Ich höre, wie die Haustür ins Schloss fällt und zucke kurz zusammen. Miles Haarschopf zeichnet sich im Türrahmen an. "Hey", begrüßt er mich und runzelt die Stirn, als er mich so auf der Couch liegen sieht. "Hey", erwidere ich erschöpft und richte mich ächzend auf. Mein Bruder grinst und lässt sich auf das weiche Polster neben mir sinken. "Alles okay?", fragt er mich und fischt sein Handy aus der Hosentasche. Ich zucke zusammen. Da ist es wieder. Dieses Stechen im Herz. "Ja", sage ich knapp, meine Stimme zittert verdächtig. Was Miles natürlich merkt. Diese eine Silbe, zwei blöde Buchstaben, die mich verraten. Ich schaffe es noch schnell, den Kopf zu schütteln, bevor ich leise schluchzend in die Arme meines Bruders falle. Miles atmet zischend ein und drückt mich dann fest an sich. Ich atme seinen vertrauten Geruch ein und versuche so, meinem Körper zu signalisieren, dass ich in Sicherheit bin. Ich bin bei meinem Bruder, mir kann nichts passieren. Damals, die erste Zeit nach Colleens Tod war ich immer bei Miles, wenn ich nicht schlafen konnte. Irgendwann war sein Geruch wie eine Droge, die mich immer beruhigte.

"Was ist passiert?", fragt Miles leise, während ich mich leise schluchzend an seinem T-Shirt festhalte.
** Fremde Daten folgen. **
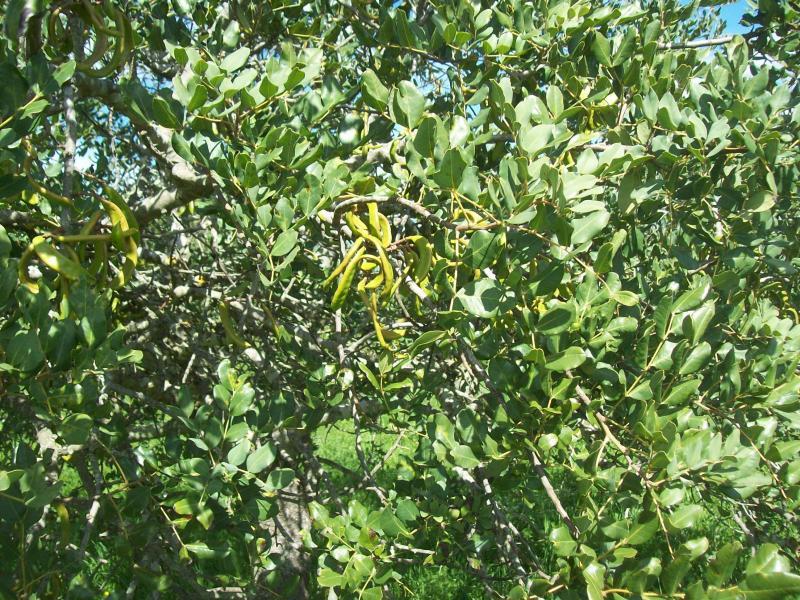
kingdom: Plantae
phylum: Tracheophyta
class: Magnoliopsida
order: Fabales
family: Fabaceae
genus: Ceratonia
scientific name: Ceratonia siliqua
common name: Carob
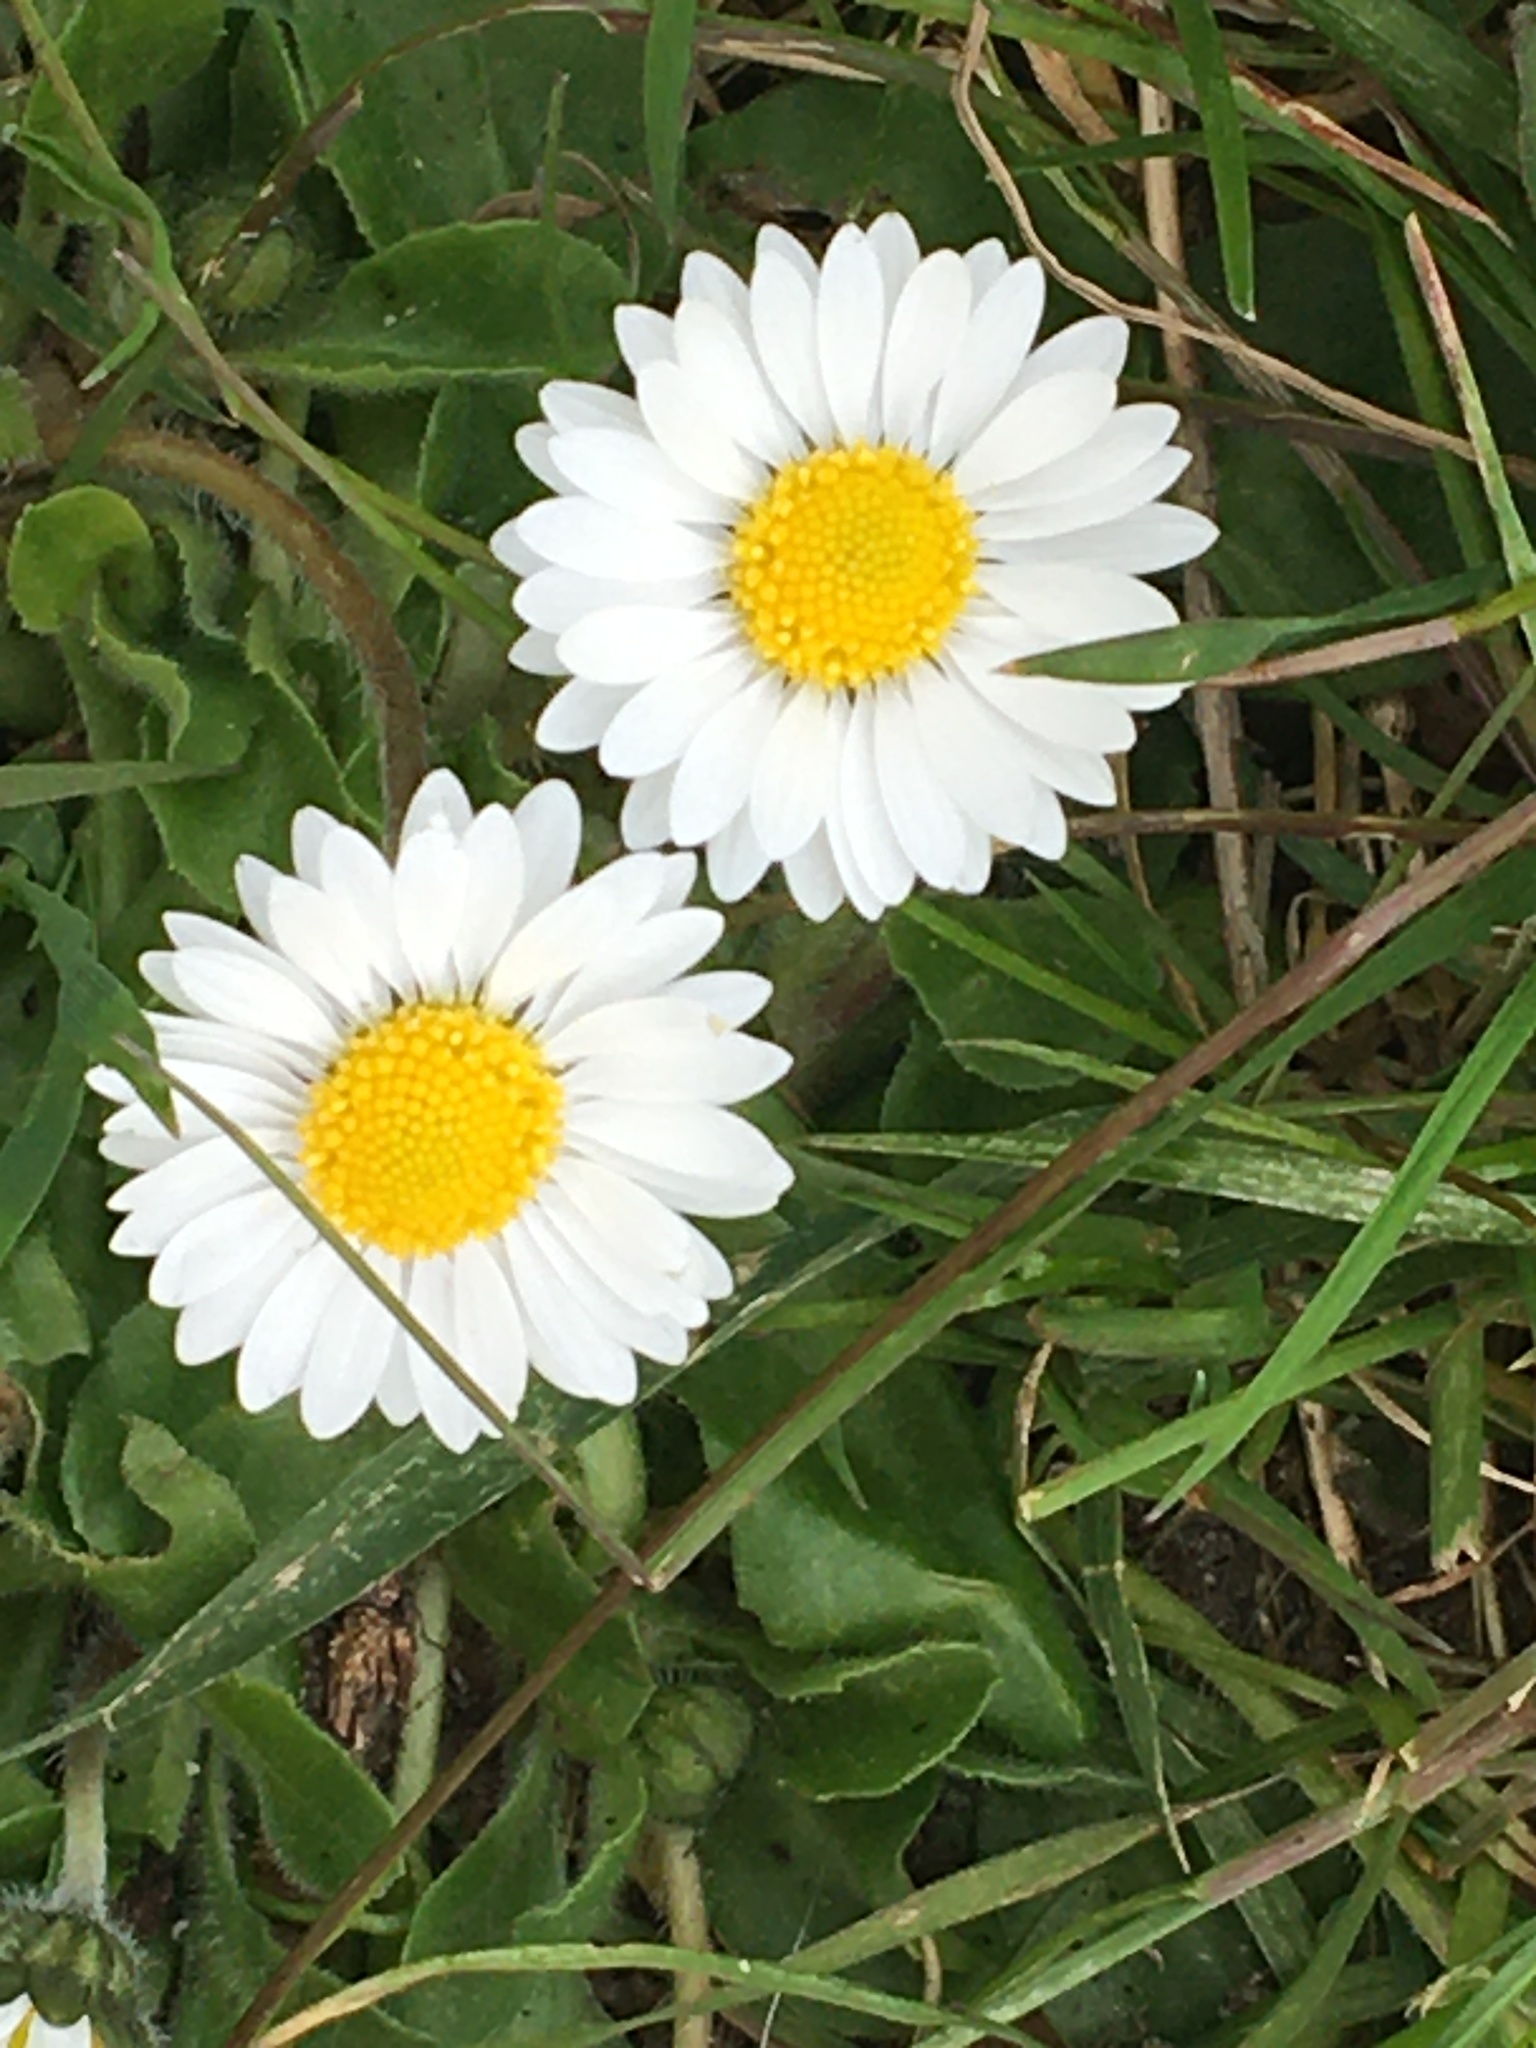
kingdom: Plantae
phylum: Tracheophyta
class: Magnoliopsida
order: Asterales
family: Asteraceae
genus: Bellis
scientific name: Bellis perennis
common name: Lawndaisy
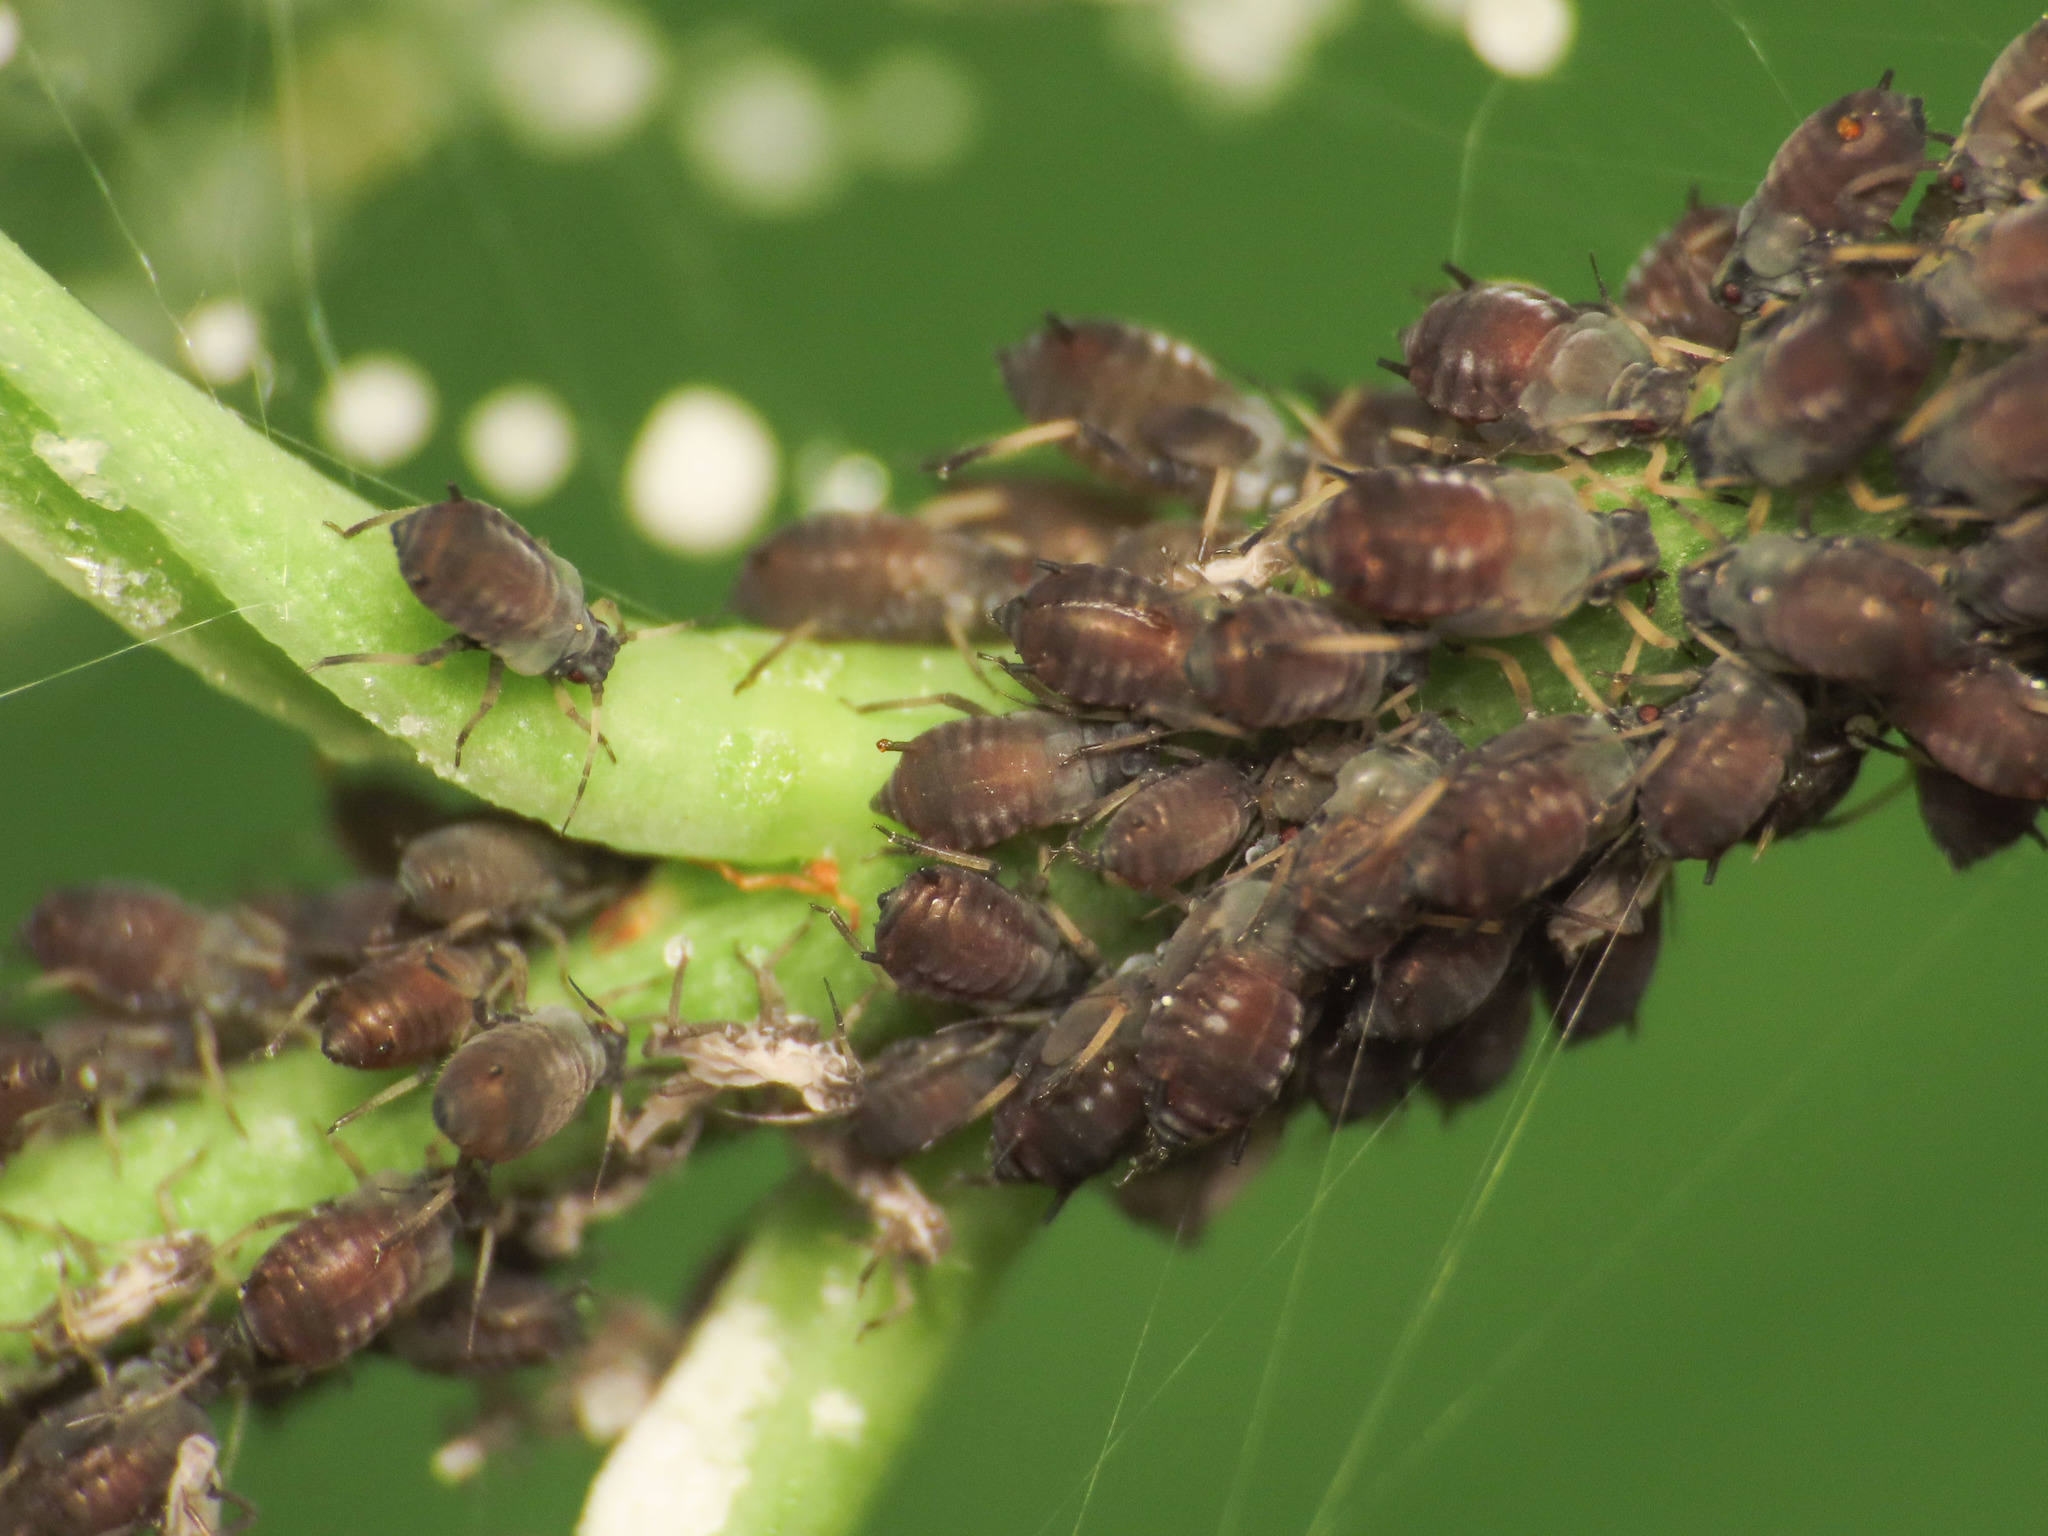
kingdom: Animalia
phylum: Arthropoda
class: Insecta
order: Hemiptera
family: Aphididae
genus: Aphis
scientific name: Aphis fabae
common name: Bean aphid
Mein Herz sticht gegen den Brustkorb und es fühlt sich so an, als würde es immer und immer wieder mit Messern durchbohrt werden. "Die Schule war furchtbar", erwidere ich und schniefe laut. Ich wische mir die Tränen aus dem Gesicht und richte mich mühsam auf, um meinem Bruder in die Augen sehen zu können. "Ich habe das Gefühl, dass mir überall Steine in den Weg gelegt werden, wo es nur geht", sage ich und schniefe erneut. Miles sieht mich mit ernstem Blick an und lupft eine Augenbraue. "War es wieder das blonde Biest?", fragt er kalt und seine Augen verengen sich zu Schlitzen. Ich weiche seinem Blick aus, merke aber, wie meine Hände leicht zu zittern beginnen. Allein wenn ich an Hayden denke, wird mir wieder schlecht. Warum lasse ich mich von so einem Mädchen so sehr fertig machen?

"Judy", seufzt Miles und fährt sich durch die Haare. "Warum lässt du dich von ihr so fertig machen?" Ich starre auf den Boden neben ihm und merke, wie wieder Tränen in meinen Augen brennen. Ich blinzle heftig, da ich nicht schon wieder weinen möchte. Schnell zucke ich mit den Schultern und starre dann auf die Hände. "Du hast gut reden", flüstere ich leise und sehe meinen Bruder an. "Du hast noch beide Beine. Du bist gesund, bist kein Krüppel, bist nicht behindert! Du musst dich nicht jeden Tag blöd von der Seife anstarren lassen und dir das Getuschel hinter deinem Rücken anhören!"

Meine Stimme wird zum Ende hin immer stiller und ich springe hektisch auf. Durch mein linkes Bein schießt ein Schmerz, als würde ein Blitz durch ihn jagen. Mir wird schwarz vor Augen und ich sinke schreiend auf den Boden. "Judy!" Miles kniet sich neben ihn, aber ich drücke ihn von mir weg. Ich schnappe nach Luft, aber der Schmerz in meinem Bein lässt nicht nach. Gierig sauge ich die Luft ein, auf meinen Armen breitet sich eine Gänsehaut aus. Tränen strömen in Bächen über meine Wange und ich versuche, die tanzenden schwarzen Punkte vor meinen Augen zu verdrängen. Miles legt seine Hand auf meinen Rücken, bei seiner Berührung zucke ich zusammen. Mein Herz trommelt wie verrückt und ich konzentriere mich auf meine Atmung. Meine Fingerspitzen sind taub und ich greife blindlings nach der Hand meines Bruders, die ich fest drücken kann. Mein Hals juckt aufgrund der Tränen, aber ich schaffe es nicht, sie wegzuwischen.

"Was ist hier los?", höre ich Zacs Stimme. Ich blicke hektisch auf. Der Tränenschleier und auch die schwarzen Punkte vernebeln mein Sichtfeld. Mit zusammengebissenen Zähnen stütze ich mich auf meine Unterarme und schaffe es, irgendwie aufzustehen. Jeder Schritt schmerzt, aber ich schaffe es, bis zur Tür zu humpeln, wo ich meinem Bruder in die Augen sehe. Zac hat tiefe Augenringe und auch seine Haut seht fahl und blass aus. Seine Lippen sind aufgeplatzt. Er hält mich am Ellbogen fest. "Judy", sagt er ruhig und sieht mir tief in die Augen. "Rede mit uns." Ich schüttle heftig den Kopf und schüttle mich frei. "Lass mich in Ruhe", zische ich, meine Augen werden wieder verdächtig feucht. "Lasst mich beide in Ruhe!"